Goal of the exercise: Please list every line in the sample input file of the sed thread below that begins with "#" or "$".

Excerpt:
=== Section Start ===
Using sed to delete all lines between two matching patterns

I have a file something like:

# ID 1
blah blah
blah blah
$ description 1
blah blah
# ID 2
blah
$ description 2
blah blah
blah blah

How can I use a sed command to delete all lines between the # and $ line? So the result will become:

# ID 1
$ description 1
blah blah
# ID 2
$ description 2
blah blah
blah blah

Can you please kindly give an explanation as well?

Use this sed command to achieve that:

sed '/^#/,/^\$/{/^#/!{/^\$/!d}}' file.txt

Mac users (to prevent extra characters at the end of d command error) need to add semicolons before the closing brackets

sed '/^#/,/^\$/{/^#/!{/^\$/!d;};}' file.txt

###OUTPUT

# ID 1
$ description 1
blah blah
# ID 2
$ description 2
blah blah
blah blah

###Explanation:

• /^#/,/^\$/ will match all the text between lines starting with # to lines starting with $. ^ is used for start of line character. $ is a special character so needs to be escaped.
=== Section End ===
(Dataset entries)
=== Section Start ===
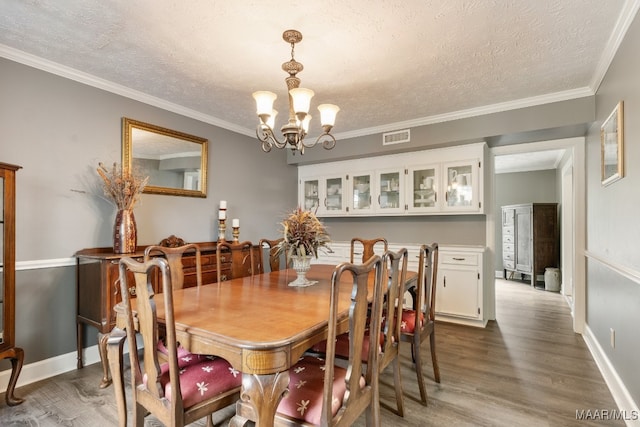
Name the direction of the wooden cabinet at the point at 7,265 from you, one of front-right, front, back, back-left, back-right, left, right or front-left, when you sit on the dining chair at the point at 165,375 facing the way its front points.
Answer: left

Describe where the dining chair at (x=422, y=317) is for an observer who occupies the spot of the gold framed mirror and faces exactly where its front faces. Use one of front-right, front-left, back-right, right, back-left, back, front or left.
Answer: front

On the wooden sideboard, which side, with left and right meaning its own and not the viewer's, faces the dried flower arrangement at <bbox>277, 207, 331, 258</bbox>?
front

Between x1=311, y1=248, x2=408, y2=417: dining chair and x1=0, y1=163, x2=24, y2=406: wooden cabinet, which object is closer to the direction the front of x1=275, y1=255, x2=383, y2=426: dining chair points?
the wooden cabinet

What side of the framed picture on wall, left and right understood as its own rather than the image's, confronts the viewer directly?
left

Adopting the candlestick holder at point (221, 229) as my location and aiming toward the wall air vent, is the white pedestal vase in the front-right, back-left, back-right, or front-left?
front-right

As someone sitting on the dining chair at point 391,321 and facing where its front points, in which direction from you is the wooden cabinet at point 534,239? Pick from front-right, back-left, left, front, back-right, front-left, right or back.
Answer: back-right

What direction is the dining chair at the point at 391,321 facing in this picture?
to the viewer's left

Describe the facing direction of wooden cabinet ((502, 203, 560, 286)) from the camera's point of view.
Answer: facing the viewer and to the left of the viewer

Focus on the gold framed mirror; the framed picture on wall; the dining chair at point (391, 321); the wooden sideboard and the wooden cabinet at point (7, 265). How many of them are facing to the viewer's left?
2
=== Section End ===
Reply:
# ID 1
$ description 1
# ID 2
$ description 2